The bill, which would allow couples who have signed a cohabitation agreement — including same-sex couples — to become foster parents was approved by 161 lawmakers to 103 against, dividing the country’s SYRIZA-Independent Greeks (ANEL) coalition.
In a statement on Thursday, the 12-man Greek Orthodox Permanent Holy Synod said it “again states its strong opposition to the choice of the State to deprive certain children of the right to grow up in a normal family environment, with father and mother role models”.
“It is not by chance that until today the Greek people continue to trust the family as one of its basic values. Unfortunately, ‘political correctness’ prevailed once again, against the natural order and the interests of children,” it went on.
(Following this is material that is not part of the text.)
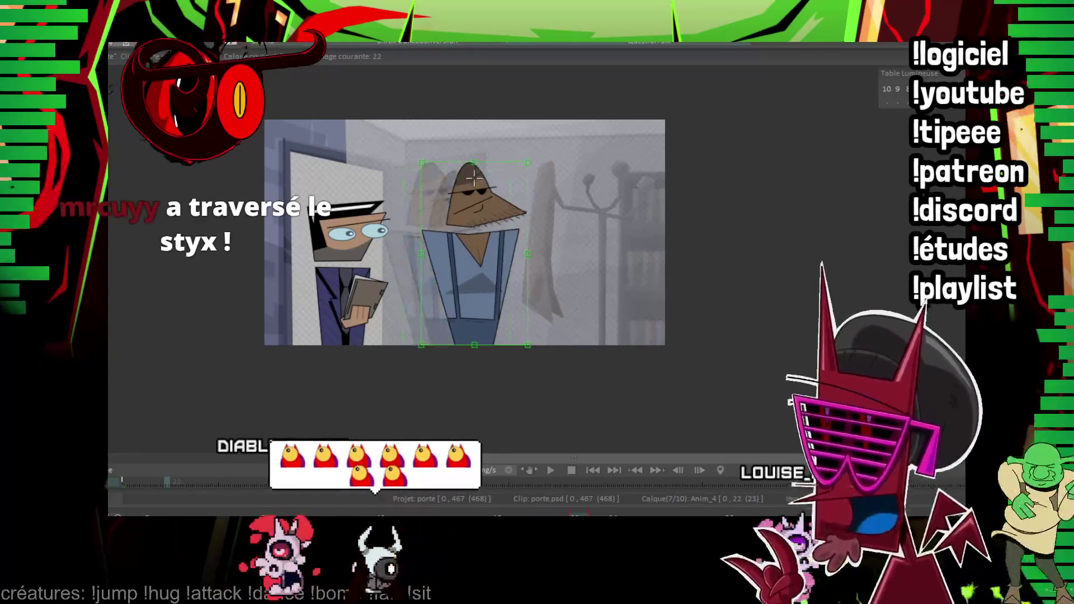
pyautogui.moveTo(481, 242); pyautogui.dragTo(469, 250)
However, it added that it did not seek to “impose its views on the State” but said as the “most massive institution of the Greek people” it had a right to speak out.
Prime Minister Alexis Tsipras has criticized some lawmakers and part of the media for concentrating solely on the provision that allows same-sex couples to become foster parents.
In a debate in parliament on Tuesday, ANEL lawmaker Konstantinos Katsikis compared homosexuality to pedophilia, adding: “These people [same-sex couples] do not want to use their ability to reproduce, but they want to become foster parents.”